In the 16th century we have the excommunication of famous religious leaders who did not agree with Catholic dogmas. Martin Luther and John Calvin, respective founders of Lutheranism and Calvinism, were expelled from the Church for preaching a Christian religiosity apart from the papal seal. In that same century, the British king Henry VIII was expelled for disrespecting the sacraments that determined the continuation of the marital union between the English king and the Infanta Catherine of Aragon.

In this day and age, excommunication has turned into an act of ideological implication. Discrimination and other ills formerly suffered by its exercise had their meaning reconfigured. In 1962, Cuban dictator Fidel Castro was expelled from the Catholic Church after leading the revolutionary process in his country. In the previous decade, President Juan Perón was also similarly penalized after decreeing the expulsion of two bishops who criticized his government.

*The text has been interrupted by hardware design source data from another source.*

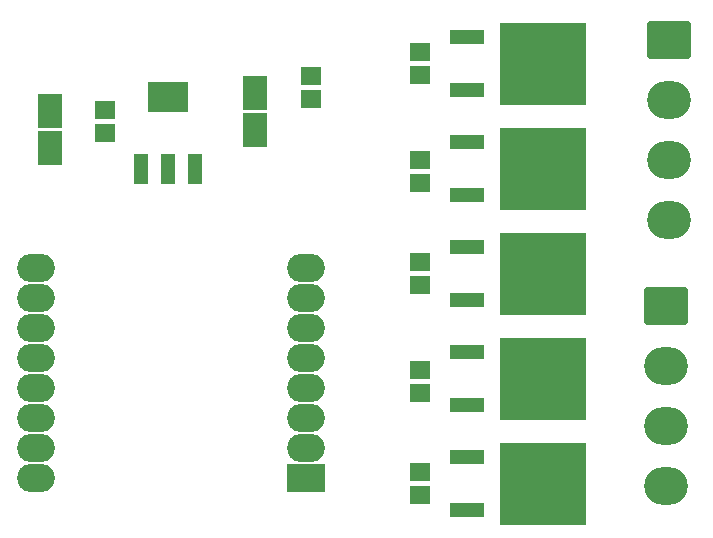
<source format=gts>
G04*
G04 #@! TF.GenerationSoftware,Altium Limited,Altium Designer,20.2.6 (244)*
G04*
G04 Layer_Color=8388736*
%FSLAX42Y42*%
%MOMM*%
G71*
G04*
G04 #@! TF.SameCoordinates,69541536-4934-4505-9BE5-47F4DBCBE851*
G04*
G04*
G04 #@! TF.FilePolarity,Negative*
G04*
G01*
G75*
%ADD19R,2.05X2.90*%
%ADD20R,7.40X7.05*%
%ADD21R,3.00X1.25*%
%ADD22R,3.50X2.55*%
%ADD23R,1.20X2.55*%
%ADD24R,1.70X1.50*%
%ADD25O,3.20X2.40*%
%ADD26R,3.20X2.40*%
%ADD27O,3.70X3.20*%
G04:AMPARAMS|DCode=28|XSize=3.7mm|YSize=3.2mm|CornerRadius=0.25mm|HoleSize=0mm|Usage=FLASHONLY|Rotation=0.000|XOffset=0mm|YOffset=0mm|HoleType=Round|Shape=RoundedRectangle|*
%AMROUNDEDRECTD28*
21,1,3.70,2.70,0,0,0.0*
21,1,3.20,3.20,0,0,0.0*
1,1,0.50,1.60,-1.35*
1,1,0.50,-1.60,-1.35*
1,1,0.50,-1.60,1.35*
1,1,0.50,1.60,1.35*
%
%ADD28ROUNDEDRECTD28*%
D19*
X472Y3350D02*
D03*
Y3660D02*
D03*
X2214Y3503D02*
D03*
Y3813D02*
D03*
D20*
X4648Y508D02*
D03*
Y2286D02*
D03*
Y3175D02*
D03*
Y4064D02*
D03*
Y1397D02*
D03*
D21*
X4008Y280D02*
D03*
Y736D02*
D03*
Y2058D02*
D03*
Y2514D02*
D03*
Y2947D02*
D03*
Y3403D02*
D03*
Y3836D02*
D03*
Y4292D02*
D03*
Y1169D02*
D03*
Y1625D02*
D03*
D22*
X1473Y3779D02*
D03*
D23*
X1703Y3174D02*
D03*
X1473D02*
D03*
X1243D02*
D03*
D24*
X2684Y3956D02*
D03*
Y3766D02*
D03*
X3607Y4159D02*
D03*
Y3969D02*
D03*
X943Y3670D02*
D03*
Y3480D02*
D03*
X3607Y1467D02*
D03*
Y1277D02*
D03*
Y2381D02*
D03*
Y2191D02*
D03*
Y3245D02*
D03*
Y3055D02*
D03*
Y603D02*
D03*
Y413D02*
D03*
D25*
X356Y2337D02*
D03*
Y2083D02*
D03*
Y1829D02*
D03*
Y1575D02*
D03*
Y1321D02*
D03*
Y1067D02*
D03*
Y813D02*
D03*
Y559D02*
D03*
X2642Y2337D02*
D03*
Y2083D02*
D03*
Y1829D02*
D03*
Y1575D02*
D03*
Y1321D02*
D03*
Y1067D02*
D03*
Y813D02*
D03*
D26*
Y559D02*
D03*
D27*
X5690Y483D02*
D03*
Y991D02*
D03*
Y1499D02*
D03*
X5715Y2743D02*
D03*
Y3251D02*
D03*
Y3759D02*
D03*
D28*
X5690Y2007D02*
D03*
X5715Y4267D02*
D03*
M02*

</source>
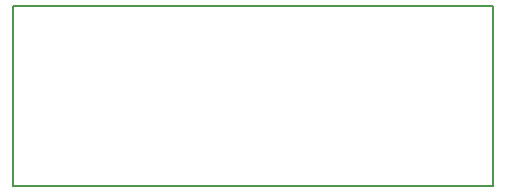
<source format=gbr>
G04 DipTrace 2.4.0.2*
%INBoardOutline.gbr*%
%MOIN*%
%ADD11C,0.0055*%
%FSLAX44Y44*%
G04*
G70*
G90*
G75*
G01*
%LNBoardOutline*%
%LPD*%
X0Y0D2*
D11*
X16000D1*
Y6000D1*
X0D1*
Y0D1*
M02*

</source>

Recently, Irish singer Sinéad O'Connor did everything she could to get church leaders to bestow this infamous honor on her. In the early 1990s, when she was performing on a famous American television show, she ended her performance by tearing up a photo of Pope John Paul II. However, the Catholic rebuke only came in 1999, when she received an ordination to occupy the position of priestess in the so-called Independent Catholic Church.

In Brazil, we have had two recent cases of excommunication that have received great recognition. The first of them happened in 1984, when the theologian and writer Leonardo Boff was almost expelled for defending the guidelines of the so-called Liberation Theology. In 2009, the Church caused huge controversy by excommunicating doctors and the mother who performed the abortion of twins on a nine-year-old girl raped by her stepfather.